In summary, here are some key takeaway points on consumerism.

  • The current state of consumers is healthy.
  • When the consumer is healthy, people spend and when spending is robust, stocks tend to perform well.
  • Look inside your total portfolio and assess the current exposure to the consumer. The data likely warrants a continued overweight position. I’ll be the first to tell you when I see the data that supports a change.
  • There are a few key sub-industries that appear particularly well positioned with the consumer discretionary and communications services sectors.
  • There are some dominant, industry leading brands to choose from in these two sector over-weights.

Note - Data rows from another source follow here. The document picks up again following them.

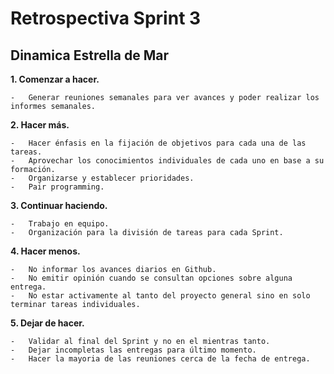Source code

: # Retrospectiva Sprint 3

## Dinamica Estrella de Mar

**1. Comenzar a hacer.**


    -	Generar reuniones semanales para ver avances y poder realizar los informes semanales.    
    

**2. Hacer más.**

    -	Hacer énfasis en la fijación de objetivos para cada una de las tareas.
    -	Aprovechar los conocimientos individuales de cada uno en base a su formación.
    -	Organizarse y establecer prioridades.
    -	Pair programming.
    

**3. Continuar haciendo.**

    -	Trabajo en equipo.
    -	Organización para la división de tareas para cada Sprint.
    

**4. Hacer menos.**

    -	No informar los avances diarios en Github.
    -	No emitir opinión cuando se consultan opciones sobre alguna entrega.
    -	No estar activamente al tanto del proyecto general sino en solo terminar tareas individuales.
    

**5. Dejar de hacer.**

    -	Validar al final del Sprint y no en el mientras tanto.
    -   Dejar incompletas las entregas para último momento.
    -   Hacer la mayoria de las reuniones cerca de la fecha de entrega.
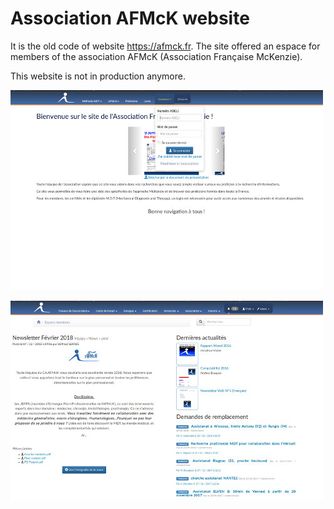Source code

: # Association AFMcK website
It is the old code of website https://afmck.fr. The site offered an espace for members of the association AFMcK (Association Française McKenzie). 

This website is not in production anymore. 

![screen1](readme/images/screen1.jpg)

![screen2](readme/images/screen2.jpg)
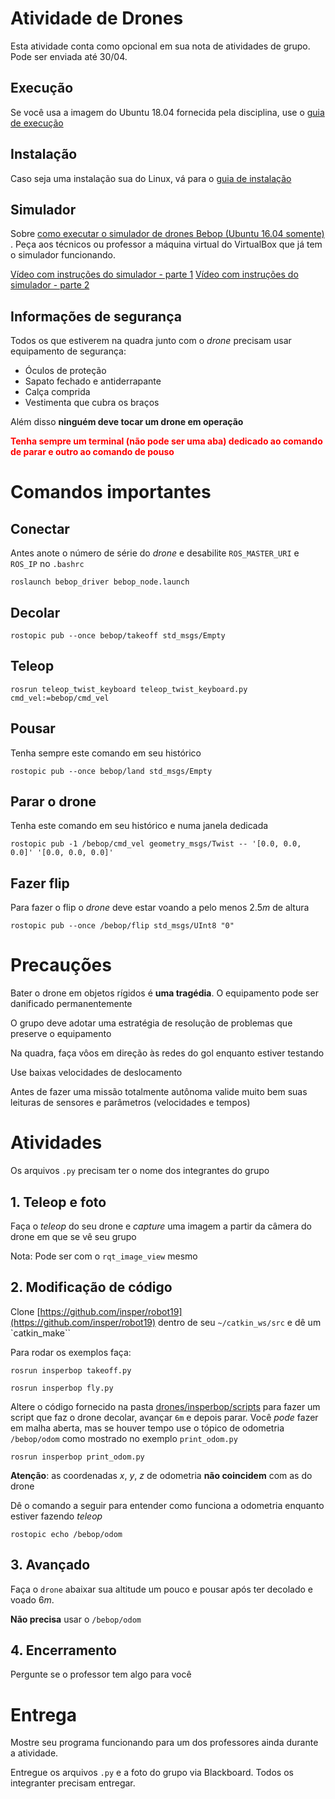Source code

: # Atividade de Drones

Esta atividade conta como opcional em sua nota de atividades de grupo. Pode ser enviada até 30/04. 

## Execução

Se você usa a imagem do Ubuntu 18.04 fornecida pela disciplina, use o [guia de execução](execucao.md)

## Instalação

Caso seja uma instalação sua do Linux, vá para o [guia de instalação](instalacao.md)

## Simulador

Sobre [como executar o simulador de drones Bebop (Ubuntu 16.04 somente)](https://github.com/Insper/bebop_sphinx/blob/master/docs/instrucoes_sphinx.md) . Peça aos técnicos ou professor a máquina virtual do VirtualBox que já tem o simulador funcionando.

[Vídeo com instruções do simulador - parte 1](https://www.youtube.com/watch?v=VlviiwyvSu4)
[Vídeo com instruções do simulador - parte 2](https://www.youtube.com/watch?v=gfeORCX7F0w)

## Informações de segurança

Todos os que estiverem na quadra junto com o *drone* precisam usar equipamento de segurança:
* Óculos de proteção
* Sapato fechado e antiderrapante
* Calça comprida
* Vestimenta que cubra os braços

Além disso **ninguém deve tocar um drone em operação**

<font color=red><b>Tenha sempre um terminal (não pode ser uma aba) dedicado ao comando de parar e outro ao comando de  pouso</b></font>

# Comandos importantes

## Conectar

Antes anote o número de série do *drone* e desabilite `ROS_MASTER_URI` e `ROS_IP` no `.bashrc`

    roslaunch bebop_driver bebop_node.launch

## Decolar

    rostopic pub --once bebop/takeoff std_msgs/Empty

## Teleop

    rosrun teleop_twist_keyboard teleop_twist_keyboard.py cmd_vel:=bebop/cmd_vel

## Pousar

Tenha sempre este comando em seu histórico

    rostopic pub --once bebop/land std_msgs/Empty

## Parar o drone 

Tenha este comando em seu histórico e numa janela dedicada

    rostopic pub -1 /bebop/cmd_vel geometry_msgs/Twist -- '[0.0, 0.0, 0.0]' '[0.0, 0.0, 0.0]'

## Fazer flip

Para fazer o flip o *drone* deve estar voando a pelo menos $2.5m$ de altura

    rostopic pub --once /bebop/flip std_msgs/UInt8 "0" 


# Precauções

Bater o drone em objetos rígidos é **uma tragédia**. O equipamento pode ser danificado permanentemente

O grupo deve adotar uma estratégia de resolução de problemas que preserve o equipamento

Na quadra, faça vôos em direção às redes do gol enquanto estiver testando

Use baixas velocidades de deslocamento

Antes de fazer uma missão totalmente autônoma valide muito bem suas leituras de sensores e parâmetros (velocidades e tempos)





# Atividades

Os arquivos `.py` precisam ter o nome dos integrantes do grupo


## 1. Teleop e foto

Faça o *teleop* do seu drone e *capture* uma imagem a partir da câmera do drone em que se vê seu grupo

Nota: Pode ser com o `rqt_image_view` mesmo

## 2. Modificação de código

Clone [https://github.com/insper/robot19](https://github.com/insper/robot19) dentro de seu `~/catkin_ws/src` e dê um `catkin_make``

Para rodar os exemplos faça:

    rosrun insperbop takeoff.py

    rosrun insperbop fly.py


Altere o código fornecido na pasta [drones/insperbop/scripts](./insperbot/scripts) para fazer um script que faz o drone decolar, avançar `6m` e depois parar. Você *pode* fazer em malha aberta, mas se houver tempo use o tópico de odometria  `/bebop/odom` como mostrado no exemplo `print_odom.py`

    rosrun insperbop print_odom.py

**Atenção**: as coordenadas $x$, $y$, $z$ de odometria **não coincidem** com as do drone

Dê o comando a seguir para entender como funciona a odometria enquanto estiver fazendo *teleop*

    rostopic echo /bebop/odom


## 3. Avançado

Faça o `drone` abaixar sua altitude um pouco e pousar após ter decolado e voado $6m$.

**Não precisa** usar o `/bebop/odom`

## 4. Encerramento

Pergunte se o professor tem algo para você



# Entrega

Mostre seu programa funcionando para um dos professores ainda durante a atividade.

Entregue os arquivos `.py`  e a foto do grupo via Blackboard. Todos os integranter precisam entregar.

This information was produced by and the opinions expressed are those of the author as of the date of writing and are subject to change. Any research is based on the author’s proprietary research and analysis of global markets and investing. The information and/or analysis presented have been compiled or arrived at from sources believed to be reliable, however the author does not make any representation as their accuracy or completeness and does not accept liability for any loss arising from the use hereof. Some internally generated information may be considered theoretical in nature and is subject to inherent limitations associated therein. There are no material changes to the conditions, objectives or investment strategies of the model portfolios for the period portrayed. Any sectors or allocations referenced may or may not be represented in portfolios managed by the author, and do not represent all of the securities purchased, sold or recommended for client accounts.  The reader should not assume that any investments in sectors and markets identified or described were or will be profitable. Investing entails risks, including possible loss of principal. The use of tools cannot guarantee performance. The charts depicted within this presentation are for illustrative purposes only and are not indicative of future performance. Past performance is no guarantee of future results.